Satu masalah yang dihadapi oleh
pemasar dari persepsi konsumen menginterpretasikan stimuli yang secara berbeda.
Sebagai contoh yang paling klasik adalah pemasaran lintas cultural, penggunaan suatu warna tertentu akan diinterpretasikan
secara berbeda pada tiap budaya.
Selain informasi yang tersimpan
dalam long term memory, apa yang
diharapkan konsumen juga mempengaruhi bagaimana suatu stimuli
diinterpretasikan. Harapan (expectation)
adalah keyakinan, kepercayaan, individual sebelumnya mengenai apa yang
seharusnya terjadi pada situasi tertentu.
4. Tanggapan
Setelah melalui tahapan akhir
dari proses persepsi maka, konsumen akan bereaksi terhadap informasi yang
diperolehnya tadi yang kemudian akan menghasilkan tanggapan. Tanggapan inilah
yang kemudian menghasilkan suatu keputusan pembelian.
2.3.2 Faktor yang
Mempengaruhi Persepsi
Bagaimana individu-individu
mungkin memandang satu benda yang sama dengan yang berbeda, faktor-faktor
berikut menjelaskan bahwa pihak pelaku persepsi (perceiver), dalam objeknya atau target yang dipersepsikan, atau
dalam konteks situasi di mana persepsi itu dilakukan akan dapat mempengaruhi
terbentuknya suatu persepsi. Seperti yang akan dijelaskan dibawah ini, menurut
Robbins (2006:89):
1. Pelaku Persepsi
Bila seorang individu memandang
pada satu obyek dan mencoba menafsirkan apa yang dilihatnya, penafsiran itu
sangat dipengaruhi oleh karakteristik dari pribadi ke perilaku persepsi
individu itu. Diantara karakteristik pribadi yang lebih relevan yang
mempengaruhi persepsi adalah sikap, motif, kepentingan atau minat, pengalaman
masa lalu, dan pengharapan (expectation).
2. Target dan Obyek
Karakteristik dari target yang
akan diamati dapat dipengaruhi apa yang dipersepsikan gerakan, bunyi, ukuran,
dan atribut-atribut lain dari target membentuk cara kita memandangnya. Karena
target tidak dipandang dalam keadaan tersolasi, hubungan suatu target dengan
latar belakangnya mempengaruhi persepsi, seperti kecenderungan kita untuk
mengelompokkan benda-benda yang berdekatan atau mirip.
3. Situasi
Penting bagi kita melihat konteks
obyek atau pariwisata. Unsur-unsur lingkungan sekitar mempengaruhi persepsi
kita. Waktu adalah di mana suatu obyek atau peristiwa itu dilihat agar dapat
mempengaruhi perhatian, seperti juga lokasi, cahaya, panas, atau setiap jumlah
faktor situasional.
Gambar 2.2
Faktor yang Mempengaruhi Persepsi
![]() |
Sumber: Robbins (2006:89)
2.4 Merek (Brand)
Suatu produk dapat dibedakan dari
produk lainnya dari segi merek (brand).
Merek tersebut dapat dipakai sebagai alat untuk menciptakan pandangan tertentu
dari para pembeli, baik melalui periklanan maupun melalui kegiatan promosi yang
lain. Peranan merek tidak hanya sekedar pembeda suatu produk, namun tidak
mustahil pada kondisi tertentu akan berwujud aset yang bernilai ekonomis.
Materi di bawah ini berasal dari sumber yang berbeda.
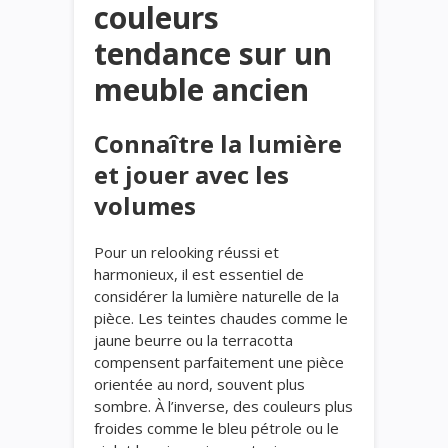
couleurs
tendance sur un
meuble ancien
Connaître la lumière
et jouer avec les
volumes
Pour un relooking réussi et
harmonieux, il est essentiel de
considérer la lumière naturelle de la
pièce. Les teintes chaudes comme le
jaune beurre ou la terracotta
compensent parfaitement une pièce
orientée au nord, souvent plus
sombre. À l’inverse, des couleurs plus
froides comme le bleu pétrole ou le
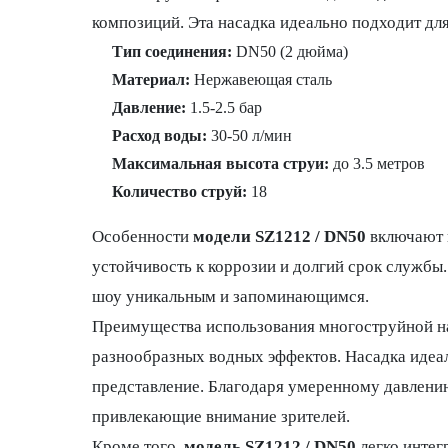
композиций. Эта насадка идеально подходит дл
Тип соединения:
DN50 (2 дюйма)
Материал:
Нержавеющая сталь
Давление:
1.5-2.5 бар
Расход воды:
30-50 л/мин
Максимальная высота струи:
до 3.5 метров
Количество струй:
18
Особенности
модели SZ1212 / DN50
включают в
устойчивость к коррозии и долгий срок службы
шоу уникальным и запоминающимся.
Преимущества использования многоструйной 
разнообразных водных эффектов. Насадка идеал
представление. Благодаря умеренному давлению
привлекающие внимание зрителей.
Кроме того,
модель SZ1212 / DN50
легко интег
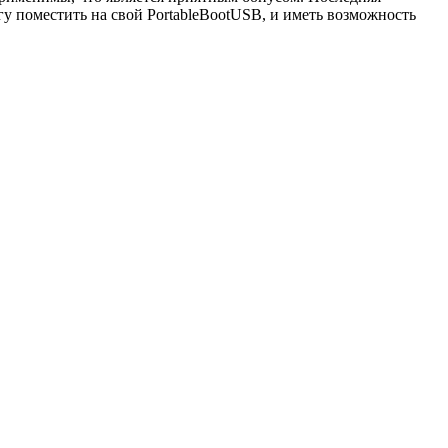
огу поместить на свой PortableBootUSB, и иметь возможность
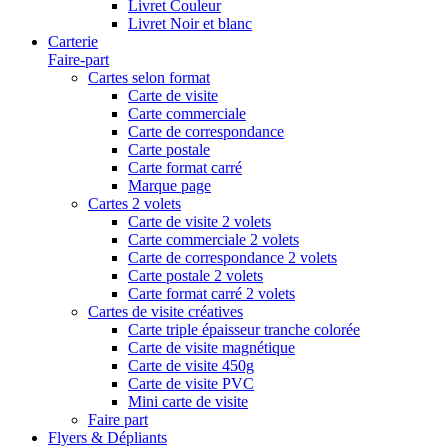
Livret Couleur
Livret Noir et blanc
Carterie
Faire-part
Cartes selon format
Carte de visite
Carte commerciale
Carte de correspondance
Carte postale
Carte format carré
Marque page
Cartes 2 volets
Carte de visite 2 volets
Carte commerciale 2 volets
Carte de correspondance 2 volets
Carte postale 2 volets
Carte format carré 2 volets
Cartes de visite créatives
Carte triple épaisseur tranche colorée
Carte de visite magnétique
Carte de visite 450g
Carte de visite PVC
Mini carte de visite
Faire part
Flyers & Dépliants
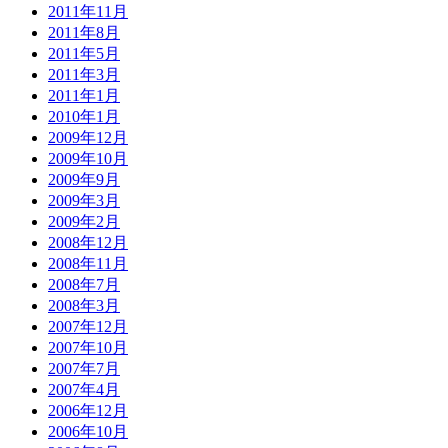
2011年11月
2011年8月
2011年5月
2011年3月
2011年1月
2010年1月
2009年12月
2009年10月
2009年9月
2009年3月
2009年2月
2008年12月
2008年11月
2008年7月
2008年3月
2007年12月
2007年10月
2007年7月
2007年4月
2006年12月
2006年10月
Menurut Kotler dan Amstrong (1999:245), merek adalah:
Brand is
name, term, sign, symbol, or design, or a combination of these intended to
identify the goods or services of one seller or group of seller and to
differentiate them from those of competitors.
Menurut Keegan et. Al (1996:318),
merek adalah:
Brand is a complex bundle of images and experiences in the
customer’s mind that communicates a promise about the benefits of a particular
product manufactured by a particular company.
Jadi dapat disimpulkan bahwa
merek adalah nama, istilah, tanda, simbol atau disain dari produk atau jasa
atau kombinasi keseluruhan yang dimaksud untuk mengidentifikasi barang dan jasa
dari seseorang atau kelompok penjual dan untuk membedakan dari produk pesaing.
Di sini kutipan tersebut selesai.